* _TASK OBJECTIVE_:
Turn the text of every item into a JSON list of strings, with each line as its own string and blank lines skipped.

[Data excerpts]
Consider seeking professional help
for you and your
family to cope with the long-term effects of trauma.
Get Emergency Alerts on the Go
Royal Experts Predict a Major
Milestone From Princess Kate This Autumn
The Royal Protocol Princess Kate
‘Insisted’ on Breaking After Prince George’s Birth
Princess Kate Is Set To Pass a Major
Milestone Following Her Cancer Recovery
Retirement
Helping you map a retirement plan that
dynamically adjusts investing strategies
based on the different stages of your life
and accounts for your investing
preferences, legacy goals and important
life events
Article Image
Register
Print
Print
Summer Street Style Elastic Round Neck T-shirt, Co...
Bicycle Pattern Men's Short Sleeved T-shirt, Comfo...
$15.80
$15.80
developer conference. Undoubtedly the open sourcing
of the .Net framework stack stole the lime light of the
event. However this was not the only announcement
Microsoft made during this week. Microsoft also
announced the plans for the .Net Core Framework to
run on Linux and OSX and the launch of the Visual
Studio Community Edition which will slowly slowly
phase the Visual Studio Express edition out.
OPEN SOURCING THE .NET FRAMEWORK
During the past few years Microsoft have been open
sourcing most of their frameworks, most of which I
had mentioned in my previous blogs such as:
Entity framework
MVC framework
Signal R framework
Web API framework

* _EXERCISE ANSWER_:
[
  "Consider seeking professional help",
  "for you and your",
  "family to cope with the long-term effects of trauma.",
  "Get Emergency Alerts on the Go",
  "Royal Experts Predict a Major",
  "Milestone From Princess Kate This Autumn",
  "The Royal Protocol Princess Kate",
  "‘Insisted’ on Breaking After Prince George’s Birth",
  "Princess Kate Is Set To Pass a Major",
  "Milestone Following Her Cancer Recovery",
  "Retirement",
  "Helping you map a retirement plan that",
  "dynamically adjusts investing strategies",
  "based on the different stages of your life",
  "and accounts for your investing",
  "preferences, legacy goals and important",
  "life events",
  "Article Image",
  "Register",
  "Print",
  "Print",
  "Summer Street Style Elastic Round Neck T-shirt, Co...",
  "Bicycle Pattern Men's Short Sleeved T-shirt, Comfo...",
  "$15.80",
  "$15.80",
  "developer conference. Undoubtedly the open sourcing",
  "of the .Net framework stack stole the lime light of the",
  "event. However this was not the only announcement",
  "Microsoft made during this week. Microsoft also",
  "announced the plans for the .Net Core Framework to",
  "run on Linux and OSX and the launch of the Visual",
  "Studio Community Edition which will slowly slowly",
  "phase the Visual Studio Express edition out.",
  "OPEN SOURCING THE .NET FRAMEWORK",
  "During the past few years Microsoft have been open",
  "sourcing most of their frameworks, most of which I",
  "had mentioned in my previous blogs such as:",
  "Entity framework",
  "MVC framework",
  "Signal R framework",
  "Web API framework"
]